Baseball is a nostalgic sport: the pace and traditions of the game, unlike the frenetic crash of bodies in American football, are reminiscent of a time long past. In Flint, those who wish to experience true old-time baseball can enjoy a vintage game played by the Lumber City Base Ball Club.
While the modern game is associated with equipment such as baseball gloves, batting helmets and the “traditional” sliding shorts, as well as inebriated spectators, vintage baseball is a game for gentlemen. This version of the game is played by the slogan, “no gloves, no strikes [and]no swearing.” Founded on the principles of good sportsmanship, gentlemanly conduct and camaraderie, vintage baseball is a far less competitive sport than its modern descendant. Swearing is not allowed because women attend these games and players must be considerate of the “polite company.” Additional rules included no playing on Sundays, and the strict prohibition of alcohol consumption.
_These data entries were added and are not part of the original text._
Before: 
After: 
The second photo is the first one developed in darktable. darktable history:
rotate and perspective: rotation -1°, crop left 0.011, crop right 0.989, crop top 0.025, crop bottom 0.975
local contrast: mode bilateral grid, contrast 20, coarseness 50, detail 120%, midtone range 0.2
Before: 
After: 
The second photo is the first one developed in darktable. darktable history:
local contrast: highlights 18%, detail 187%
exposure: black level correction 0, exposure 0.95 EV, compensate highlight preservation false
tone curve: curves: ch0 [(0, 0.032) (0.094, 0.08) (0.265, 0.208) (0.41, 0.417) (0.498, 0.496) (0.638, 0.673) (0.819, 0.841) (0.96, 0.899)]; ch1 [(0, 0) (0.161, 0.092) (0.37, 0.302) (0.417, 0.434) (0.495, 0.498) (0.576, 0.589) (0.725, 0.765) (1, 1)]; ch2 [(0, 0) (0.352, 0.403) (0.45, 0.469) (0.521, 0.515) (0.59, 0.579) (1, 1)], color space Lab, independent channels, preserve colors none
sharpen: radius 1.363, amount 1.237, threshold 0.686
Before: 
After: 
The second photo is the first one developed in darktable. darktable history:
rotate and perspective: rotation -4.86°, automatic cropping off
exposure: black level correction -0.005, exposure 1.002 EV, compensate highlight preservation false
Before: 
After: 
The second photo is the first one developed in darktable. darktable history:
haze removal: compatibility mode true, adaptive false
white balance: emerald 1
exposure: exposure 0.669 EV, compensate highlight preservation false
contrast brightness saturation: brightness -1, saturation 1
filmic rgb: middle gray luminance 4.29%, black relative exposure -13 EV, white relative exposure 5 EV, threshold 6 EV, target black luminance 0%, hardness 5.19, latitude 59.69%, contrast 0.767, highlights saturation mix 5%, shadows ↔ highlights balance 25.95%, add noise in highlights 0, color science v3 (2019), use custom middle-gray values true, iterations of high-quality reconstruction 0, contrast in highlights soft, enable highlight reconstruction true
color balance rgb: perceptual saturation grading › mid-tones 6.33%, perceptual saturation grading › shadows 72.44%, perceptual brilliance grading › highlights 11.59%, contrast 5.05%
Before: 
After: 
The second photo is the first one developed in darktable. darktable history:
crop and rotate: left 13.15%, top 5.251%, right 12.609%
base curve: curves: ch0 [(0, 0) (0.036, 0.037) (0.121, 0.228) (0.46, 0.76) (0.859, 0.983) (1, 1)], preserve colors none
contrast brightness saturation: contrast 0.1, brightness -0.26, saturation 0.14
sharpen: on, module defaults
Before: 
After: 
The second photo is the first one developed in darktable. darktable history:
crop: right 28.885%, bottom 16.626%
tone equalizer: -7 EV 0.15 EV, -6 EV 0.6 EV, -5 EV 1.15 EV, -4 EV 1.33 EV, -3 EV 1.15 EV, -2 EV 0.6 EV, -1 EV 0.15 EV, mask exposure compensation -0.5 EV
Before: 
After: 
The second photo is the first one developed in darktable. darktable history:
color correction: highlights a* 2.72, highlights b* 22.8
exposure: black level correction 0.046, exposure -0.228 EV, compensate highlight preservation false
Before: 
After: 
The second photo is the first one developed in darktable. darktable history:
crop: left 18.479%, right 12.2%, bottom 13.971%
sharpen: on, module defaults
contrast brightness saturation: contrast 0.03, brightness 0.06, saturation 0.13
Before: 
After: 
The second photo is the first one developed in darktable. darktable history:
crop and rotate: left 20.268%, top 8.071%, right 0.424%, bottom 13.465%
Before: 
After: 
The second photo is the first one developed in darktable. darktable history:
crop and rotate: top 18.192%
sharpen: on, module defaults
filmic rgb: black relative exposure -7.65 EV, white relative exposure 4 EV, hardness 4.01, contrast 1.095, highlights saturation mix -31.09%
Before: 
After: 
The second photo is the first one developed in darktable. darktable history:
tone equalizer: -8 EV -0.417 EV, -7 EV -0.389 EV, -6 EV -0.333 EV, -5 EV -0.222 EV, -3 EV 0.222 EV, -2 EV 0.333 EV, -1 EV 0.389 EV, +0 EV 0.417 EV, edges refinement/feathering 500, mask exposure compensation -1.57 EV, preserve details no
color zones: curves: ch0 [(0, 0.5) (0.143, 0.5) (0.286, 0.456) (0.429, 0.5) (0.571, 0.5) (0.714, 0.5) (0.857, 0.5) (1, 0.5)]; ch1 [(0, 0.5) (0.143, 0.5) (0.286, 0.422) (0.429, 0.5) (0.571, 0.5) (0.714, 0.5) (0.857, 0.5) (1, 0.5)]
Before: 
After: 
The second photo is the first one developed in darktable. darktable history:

The city of Flint is no stranger to historical baseball clubs. In fact, several were formed in this area between 1860 and 1870. The Hercules Club, The Genesee Wolverines, The Flint Ogemaws and The Independents, as well as the Lumber City Base Ball Club were just a handful of those created in Flint. Two years ago, Dr. Thomas Henthorn of UM-Flint resurrected the spirit, passion and sportsmanship of the teams of the past and reinitiated The Lumber City Base Ball Club. Today, it is an ongoing project between the UM-Flint’s History department and the Whaley Historic House Museum. As the Wyatt Professor of U.S. History, Henthorn’s duty is to spearhead civic engagement and public scholarship, and he says the Lumber City project does just that. “This is how we can engage the community and draw people to campus,” said Henthorn enthusiastically.
Vintage baseball is played by the book: Haney’s Base Ball Book of Reference, that is, first published in 1866. When the ball is pitched, it has to pass below the pitcher’s waist. A batter can request a “high ball,” wherein the striking zone of the baseball extends from a batter’s shoulder to their waist, a “low ball,” ranging from the batter’s waist to their knees. A strike is only called if the batter takes a swing at the ball and misses. Umpires do not make all the calls of the game; much is left to the players to use their own judgment about what is fair play. A ball is considered “out” if and when a player strikes out, if the baseball is caught in midair or on the first bounce in foul territory. In addition to these rules, a player can request a teammate to run the bases for them, but the runner must wait to run until they are signaled by the umpire.
As the reincarnation of The Lumber City Base Ball Club of 1870, the team is devoted to authenticity in recreating every aspect of vintage baseball. Not content to merely play according to the old rules, each player wears long pants as part of their uniform, complete with suspenders. Rather than helmets, players wear caps similar to the style worn by a turn-of-the-century newsboy. Additionally, players don’t use gloves, but instead catch with their bare hands. Lumber City meets on the lawn of the William S. White Building at UM-Flint, a perfect location to preserve the game’s authenticity, because vintage games are played in an open green space, not on a baseball diamond.
America’s favorite pastime has been preserved in its original form in the Lumber City Base Ball Club, and this project not only helps to preserve the historical value of baseball, but the historical value of Flint, as well. “This is a positive thing in the community and is an interesting way to engage history and sports,” said Henthorn. And for those who are wondering, Henthorn reports, “Catching a baseball with your bare hands does hurt.”